The next morning, my bro and I were washing in the river, and realised why the temple keeper had been so generous with his ganja. The whole of the beautiful valley was green – with mature marijuana plants! Even the cows were munching it. As we washed, a troupe of neatly-groomed schoolboys wandered past. Hatkoti, in the valley, was a central residential college for all the surrounding area. The boys invited us to visit their school, so we tagged along with them and met an adult who insisted we smoke a joint with him, then showed us through a door which led us directly onto a stage, around which the whole school – maybe 300 boys and 200 girls – were expectantly sitting.
"Sing us a song", commanded someone. "Not a slow one; a fast one". Now, I’d just spent a whole summer as a singer in a restaurant in Turkey, but acapella singing ain’t my forte. In a ganja-induced flash of genius, I had everyone clapping rhythmically as bro and I began with the Beatles’ Yellow Submarine:
"In the town [clap clap] where I was born [clap clap]…".
Then it was question time; we gave advice on how one addresses the Queen, an explanation of the UK post code system, tips on how to date American girls (like I’d know!) and then, the ubiquitous question of travellers in India: "Why are you visiting India?". In a flash of ganja-induced stupidity, I replied "I’m looking for an Indian girl to marry". Stupid, stupid me. As we left the auditorium, there was a line of beautiful Indian schoolgirls (a perennial fantasy of mine, I freely confess). The lad who orginally met us introduced them one by one to me.

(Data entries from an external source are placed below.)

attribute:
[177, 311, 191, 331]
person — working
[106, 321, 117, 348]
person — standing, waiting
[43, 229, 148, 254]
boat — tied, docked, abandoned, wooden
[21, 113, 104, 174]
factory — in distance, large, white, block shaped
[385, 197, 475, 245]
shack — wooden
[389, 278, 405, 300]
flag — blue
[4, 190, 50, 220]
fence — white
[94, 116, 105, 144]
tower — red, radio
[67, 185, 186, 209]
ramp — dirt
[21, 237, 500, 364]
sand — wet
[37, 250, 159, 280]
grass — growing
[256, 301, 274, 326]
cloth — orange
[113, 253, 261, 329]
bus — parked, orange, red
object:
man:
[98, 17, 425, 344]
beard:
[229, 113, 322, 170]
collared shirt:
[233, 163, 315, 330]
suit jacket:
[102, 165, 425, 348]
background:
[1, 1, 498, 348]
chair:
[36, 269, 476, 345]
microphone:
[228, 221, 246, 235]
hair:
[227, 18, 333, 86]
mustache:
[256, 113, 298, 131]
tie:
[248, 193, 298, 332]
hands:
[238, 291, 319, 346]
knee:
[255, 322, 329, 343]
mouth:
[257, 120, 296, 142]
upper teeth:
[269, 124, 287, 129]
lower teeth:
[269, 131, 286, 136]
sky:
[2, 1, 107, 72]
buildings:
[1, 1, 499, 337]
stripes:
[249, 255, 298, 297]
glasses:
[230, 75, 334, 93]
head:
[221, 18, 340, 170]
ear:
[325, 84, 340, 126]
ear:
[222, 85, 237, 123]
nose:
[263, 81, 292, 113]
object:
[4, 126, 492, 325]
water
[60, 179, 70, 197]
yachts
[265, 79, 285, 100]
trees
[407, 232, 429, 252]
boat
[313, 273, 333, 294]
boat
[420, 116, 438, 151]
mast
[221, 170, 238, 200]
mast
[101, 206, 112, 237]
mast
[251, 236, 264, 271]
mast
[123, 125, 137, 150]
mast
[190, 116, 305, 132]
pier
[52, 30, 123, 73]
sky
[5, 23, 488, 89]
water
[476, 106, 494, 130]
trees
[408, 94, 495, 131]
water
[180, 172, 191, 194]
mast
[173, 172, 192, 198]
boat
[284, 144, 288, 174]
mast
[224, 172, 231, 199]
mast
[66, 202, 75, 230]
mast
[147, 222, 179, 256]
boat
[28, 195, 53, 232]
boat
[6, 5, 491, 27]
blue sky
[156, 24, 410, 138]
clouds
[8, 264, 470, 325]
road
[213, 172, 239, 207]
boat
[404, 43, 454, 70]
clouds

"This is Sangita Gupta"Me:
"Namaste, Mr Bruce"Helpful lad: (confidentially):
"Do you love her?"Me (shamefacedly):
"It’s .. er .. a bit too early to tell."Helpful lad:
"OK. So, this is Nabeela Mohammed"etc etc
Now, Hatkoti seems well-established on the tourist map, and has a flourishing trade in dowry-free marriages which are a wonderful idea. But to me, it’s the place where I almost got an accidental Indian bride.